Une norme attendue depuis des années
En février 2020, le président du comité technique européen de normalisation du ciment, Laurent Izoret, dénonçait le blocage des normes européennes harmonisées concernant le secteur de la construction. Il expliquait alors que les ciments bas carbone étaient déjà au point depuis 2011, regrettant la lenteur imposée par la Commission européenne.
Il aura donc fallu attendre 2021 pour que les choses changent : la norme autorisant la mise sur le marché français de cette nouvelle génération de ciments, qui permettent de réduire les émissions de dioxyde de carbone de 40 à 55 %, vient de paraître.
Sans compter l’empreinte carbone imputable au transport de la matière (camions toupies, poids lourds avec attelages, etc.), la fabrication du ciment est habituellement très polluante aussi.
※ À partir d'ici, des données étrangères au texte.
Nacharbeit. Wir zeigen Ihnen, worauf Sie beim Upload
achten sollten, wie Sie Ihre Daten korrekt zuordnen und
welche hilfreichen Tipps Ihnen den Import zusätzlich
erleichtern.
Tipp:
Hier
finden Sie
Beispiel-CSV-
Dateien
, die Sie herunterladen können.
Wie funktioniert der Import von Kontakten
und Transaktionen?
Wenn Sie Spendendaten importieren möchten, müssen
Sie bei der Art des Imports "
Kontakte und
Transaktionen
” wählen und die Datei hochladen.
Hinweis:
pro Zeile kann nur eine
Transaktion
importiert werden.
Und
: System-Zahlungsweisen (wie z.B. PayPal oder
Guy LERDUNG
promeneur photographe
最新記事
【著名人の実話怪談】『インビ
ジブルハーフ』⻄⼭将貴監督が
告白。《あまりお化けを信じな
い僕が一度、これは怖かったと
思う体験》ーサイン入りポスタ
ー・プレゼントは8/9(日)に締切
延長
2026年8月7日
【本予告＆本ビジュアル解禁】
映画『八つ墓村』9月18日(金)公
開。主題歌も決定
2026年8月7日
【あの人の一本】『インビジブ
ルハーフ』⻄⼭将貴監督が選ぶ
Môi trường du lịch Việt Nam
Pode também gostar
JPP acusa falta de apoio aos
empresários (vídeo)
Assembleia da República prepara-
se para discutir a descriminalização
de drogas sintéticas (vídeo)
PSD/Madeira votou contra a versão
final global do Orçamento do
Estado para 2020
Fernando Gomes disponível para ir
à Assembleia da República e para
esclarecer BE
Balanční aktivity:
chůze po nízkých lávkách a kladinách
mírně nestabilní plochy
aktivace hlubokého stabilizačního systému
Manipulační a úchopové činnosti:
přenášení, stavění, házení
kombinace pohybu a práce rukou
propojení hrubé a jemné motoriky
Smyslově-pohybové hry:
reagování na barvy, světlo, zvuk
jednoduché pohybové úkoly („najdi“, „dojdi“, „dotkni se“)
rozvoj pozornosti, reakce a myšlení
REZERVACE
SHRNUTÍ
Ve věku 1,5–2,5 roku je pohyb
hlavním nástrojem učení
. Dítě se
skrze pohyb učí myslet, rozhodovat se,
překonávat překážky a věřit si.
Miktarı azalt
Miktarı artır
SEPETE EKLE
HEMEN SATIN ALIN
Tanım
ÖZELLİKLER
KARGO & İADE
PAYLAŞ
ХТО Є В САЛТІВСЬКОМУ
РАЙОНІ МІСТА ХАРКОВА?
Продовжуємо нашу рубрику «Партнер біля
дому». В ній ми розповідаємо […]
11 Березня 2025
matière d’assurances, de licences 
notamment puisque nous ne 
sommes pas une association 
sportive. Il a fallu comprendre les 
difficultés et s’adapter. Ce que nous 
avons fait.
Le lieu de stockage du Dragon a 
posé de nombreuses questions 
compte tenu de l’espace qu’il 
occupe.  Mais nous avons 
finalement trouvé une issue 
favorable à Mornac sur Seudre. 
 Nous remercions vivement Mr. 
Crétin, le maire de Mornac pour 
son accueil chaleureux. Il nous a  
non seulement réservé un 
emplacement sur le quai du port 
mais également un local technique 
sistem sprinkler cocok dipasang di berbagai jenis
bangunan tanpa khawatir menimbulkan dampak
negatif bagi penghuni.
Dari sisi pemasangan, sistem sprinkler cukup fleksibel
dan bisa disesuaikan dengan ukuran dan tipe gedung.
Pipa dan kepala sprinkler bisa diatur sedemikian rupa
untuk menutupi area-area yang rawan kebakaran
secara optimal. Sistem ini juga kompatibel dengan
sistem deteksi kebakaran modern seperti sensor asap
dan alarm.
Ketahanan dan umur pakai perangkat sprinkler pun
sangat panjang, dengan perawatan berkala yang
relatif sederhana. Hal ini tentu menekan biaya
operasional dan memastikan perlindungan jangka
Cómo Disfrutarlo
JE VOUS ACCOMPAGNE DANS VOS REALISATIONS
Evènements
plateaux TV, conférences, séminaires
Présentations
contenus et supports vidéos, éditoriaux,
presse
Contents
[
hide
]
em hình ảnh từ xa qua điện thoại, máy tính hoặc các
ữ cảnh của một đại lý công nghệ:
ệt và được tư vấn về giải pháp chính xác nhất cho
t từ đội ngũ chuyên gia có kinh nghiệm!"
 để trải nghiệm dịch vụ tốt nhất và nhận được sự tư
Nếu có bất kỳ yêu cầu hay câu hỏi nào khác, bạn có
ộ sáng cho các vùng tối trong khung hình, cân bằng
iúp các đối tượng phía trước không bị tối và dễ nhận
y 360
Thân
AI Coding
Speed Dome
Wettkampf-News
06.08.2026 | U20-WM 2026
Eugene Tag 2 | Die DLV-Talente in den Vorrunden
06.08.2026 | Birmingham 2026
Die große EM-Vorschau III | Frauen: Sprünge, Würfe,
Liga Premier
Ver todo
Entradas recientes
Elle nécessite de chauffer à très haute température de l’argile et du calcaire dans des fours à énergie fossile, ce qui provoque l’émission de grandes quantités de dioxyde de carbone. Le mélange obtenu, appelé « clinker », est ensuite broyé pour devenir du ciment. La fabrication classique d’une tonne de ciment émet 860 kg de dioxyde de carbone.
Ciments ternaires et autres pistes de décarbonation
Les nouveaux ciments bas carbone, appelés ciments ternaires, sont composés de 3 ingrédients, dosés différemment selon les fabricants. Le procédé de fabrication diffère de celui du ciment classique, car le calcaire, qui contient 40 % de carbone et est responsable de 60 % des émissions de dioxyde de carbone lors de ce processus de production, n’est pas chauffé.
Les émissions de CO2 sont donc considérablement réduites, d’autant que le clinker est partiellement remplacé par un troisième ingrédient bas carbone. Il peut s’agir, par exemple, d’argiles spécifiques qui cuisent en quelques secondes seulement.
Les premiers ciments ternaires devraient désormais, grâce à la parution de cette nouvelle norme, obtenir leur certification fin 2021 et être mis sur le marché à partir de 2022.
Le dernier cimentier français indépendant, Vicat, a prévu de débuter la production de ciment ternaire à partir de 2023. Le groupe prévoit d’aller plus loin dans la décarbonation, en remplaçant l’énergie fossile des fours par la combustion de déchets. Actuellement, les déchets représentent, chez Vicat, 55 % des combustibles utilisés pour la fabrication du ciment.
Enfin, le projet Hynovi constitue une troisième piste de décarbonation du ciment. Élaboré en partenariat avec Hynamics, filiale du groupe EDF, il consiste à produire 200 000 tonnes de méthanol pour servir de carburant de synthèse.
Pour cela, il est prévu de récupérer 40 % du CO2 qui se dégage de la cimenterie de Vicat située en Isère, la plus importante, et de l’associer à de l’hydrogène bas carbone. Pour que ce projet puisse voir le jour, des financements de la France et de l’Europe sont nécessaires.